Monitoring the dynamic behavior of rolling bearings is important to ensure the reliability of rotating machinery. In this study, a novel, high-precision, self-powering triboelectric bearing skidding sensor (HP-TEBSS) is developed for the real-time monitoring of bearing skidding degree and cage stability characteristics. A floating sweeping, freestanding mode is adopted to ensure long-term reliability, and the HP-TEBSS does not affect the bearing structure and dynamic behavior. The proposed sensor consists of an interdigital electrode plate, a dielectric ring with a protruding surface, and a fixed ring. The dielectric ring, which is pasted to the side surface of the integral copper cage, rotates synchronously with the cage and sweeps to the electrode plate. The HP-TEBSS generates Ne (number of electrode finger pairs) times of instantaneous cage speed information than that of commercial sensor, and the deviation between these two sensors is less than 1%. This shows the advanced real-time performance and monitoring accuracy of the proposed sensor. Experiments are conducted under variable working conditions with different structural parameters to optimize the sensor output performance.
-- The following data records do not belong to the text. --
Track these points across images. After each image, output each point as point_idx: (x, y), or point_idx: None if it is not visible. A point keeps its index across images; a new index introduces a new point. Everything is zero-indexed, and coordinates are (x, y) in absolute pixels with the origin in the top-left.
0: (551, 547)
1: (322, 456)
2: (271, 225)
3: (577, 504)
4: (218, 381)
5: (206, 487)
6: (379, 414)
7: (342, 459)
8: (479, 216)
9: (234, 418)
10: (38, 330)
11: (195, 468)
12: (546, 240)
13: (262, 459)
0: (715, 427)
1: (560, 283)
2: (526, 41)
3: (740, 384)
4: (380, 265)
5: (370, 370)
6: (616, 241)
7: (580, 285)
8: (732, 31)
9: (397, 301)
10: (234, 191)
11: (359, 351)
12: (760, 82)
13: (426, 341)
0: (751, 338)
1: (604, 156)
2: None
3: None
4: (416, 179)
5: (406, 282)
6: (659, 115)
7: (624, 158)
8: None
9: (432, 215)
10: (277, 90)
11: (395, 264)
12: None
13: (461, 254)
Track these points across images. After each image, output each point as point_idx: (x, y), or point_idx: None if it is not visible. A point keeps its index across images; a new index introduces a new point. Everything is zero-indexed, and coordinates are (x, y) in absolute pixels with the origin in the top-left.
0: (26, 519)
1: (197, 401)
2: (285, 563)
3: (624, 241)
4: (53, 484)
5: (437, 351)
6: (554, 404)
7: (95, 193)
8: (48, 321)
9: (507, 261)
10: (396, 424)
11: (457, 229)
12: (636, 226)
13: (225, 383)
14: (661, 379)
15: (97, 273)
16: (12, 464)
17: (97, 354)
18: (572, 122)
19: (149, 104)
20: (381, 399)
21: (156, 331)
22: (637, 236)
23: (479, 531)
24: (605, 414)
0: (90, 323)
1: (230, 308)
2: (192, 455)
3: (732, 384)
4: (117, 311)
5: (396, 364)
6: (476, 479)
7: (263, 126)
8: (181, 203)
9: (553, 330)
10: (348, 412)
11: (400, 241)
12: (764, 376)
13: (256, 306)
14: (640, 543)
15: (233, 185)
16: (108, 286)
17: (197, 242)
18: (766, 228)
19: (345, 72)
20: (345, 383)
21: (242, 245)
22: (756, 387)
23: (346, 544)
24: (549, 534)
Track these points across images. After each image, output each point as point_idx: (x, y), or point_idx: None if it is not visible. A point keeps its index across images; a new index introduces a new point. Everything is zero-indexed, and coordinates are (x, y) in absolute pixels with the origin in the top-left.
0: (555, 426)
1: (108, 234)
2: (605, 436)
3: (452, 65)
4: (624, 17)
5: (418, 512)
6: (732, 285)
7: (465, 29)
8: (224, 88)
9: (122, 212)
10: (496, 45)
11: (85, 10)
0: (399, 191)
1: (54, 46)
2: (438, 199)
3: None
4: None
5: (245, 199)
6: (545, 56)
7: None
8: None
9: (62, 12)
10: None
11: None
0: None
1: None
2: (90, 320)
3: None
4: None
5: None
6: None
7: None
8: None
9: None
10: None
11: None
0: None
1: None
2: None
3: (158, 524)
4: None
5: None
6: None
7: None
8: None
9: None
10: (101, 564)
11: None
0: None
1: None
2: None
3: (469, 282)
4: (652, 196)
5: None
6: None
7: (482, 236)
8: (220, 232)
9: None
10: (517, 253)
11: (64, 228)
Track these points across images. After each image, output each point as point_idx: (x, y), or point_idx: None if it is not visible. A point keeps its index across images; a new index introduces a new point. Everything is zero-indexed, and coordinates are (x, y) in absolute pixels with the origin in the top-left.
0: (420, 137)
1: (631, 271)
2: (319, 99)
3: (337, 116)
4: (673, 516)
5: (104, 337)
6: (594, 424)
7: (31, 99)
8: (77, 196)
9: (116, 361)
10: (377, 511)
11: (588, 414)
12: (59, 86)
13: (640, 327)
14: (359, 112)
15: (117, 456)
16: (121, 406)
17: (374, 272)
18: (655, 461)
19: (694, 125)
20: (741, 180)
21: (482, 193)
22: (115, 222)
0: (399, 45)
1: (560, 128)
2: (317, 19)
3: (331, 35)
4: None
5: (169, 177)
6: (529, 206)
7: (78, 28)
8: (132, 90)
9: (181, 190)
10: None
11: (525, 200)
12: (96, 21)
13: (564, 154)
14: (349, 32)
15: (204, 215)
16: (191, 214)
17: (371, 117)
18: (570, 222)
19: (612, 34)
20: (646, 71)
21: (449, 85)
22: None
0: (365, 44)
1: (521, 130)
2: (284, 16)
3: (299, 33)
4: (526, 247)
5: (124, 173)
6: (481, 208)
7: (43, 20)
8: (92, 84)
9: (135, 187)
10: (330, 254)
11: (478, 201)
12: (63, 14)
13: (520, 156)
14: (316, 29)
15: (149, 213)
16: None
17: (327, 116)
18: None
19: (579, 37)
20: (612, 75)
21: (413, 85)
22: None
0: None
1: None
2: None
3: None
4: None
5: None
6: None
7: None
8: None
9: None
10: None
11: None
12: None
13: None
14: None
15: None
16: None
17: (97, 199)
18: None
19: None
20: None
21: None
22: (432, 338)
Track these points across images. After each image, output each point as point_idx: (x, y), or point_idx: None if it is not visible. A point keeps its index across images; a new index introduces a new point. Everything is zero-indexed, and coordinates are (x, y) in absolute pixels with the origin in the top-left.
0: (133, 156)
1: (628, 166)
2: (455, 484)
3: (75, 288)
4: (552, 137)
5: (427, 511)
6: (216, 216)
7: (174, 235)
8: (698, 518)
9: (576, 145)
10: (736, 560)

The self-powering and 50 h durability capabilities of the HP-TEBSS are demonstrated. Bearing skidding and cage rotation stability under variable spindle rotation speeds and bearing axial loads are systematically evaluated. It was found that in the light-load range, the skidding degree showed an increasing trend as the speed increased, whereas it showed the opposite trend under the heavy-load range. The monitoring results of cage speed fluctuations, which indicate running stability, provide recommendations for preventing bearing operation in the vulnerable range. Furthermore, the proposed bearing dynamic model is validated using the HP-TEBSS test results to demonstrate the wide applicability, high portability, and high-speed performance of the HP-TEBSS prototype. The application of the HP-TEBSS on a high-speed jet engine test bench is analyzed. It is found that cage skidding shows a certain degree of hysteresis in the deceleration stage, as compared to the acceleration stage, owing to cage inertia. Finally, theoretical and experimental aspects of the presented self-powering multifunctional HP-TEBSS that can be applied in the smart rolling bearing field are presented.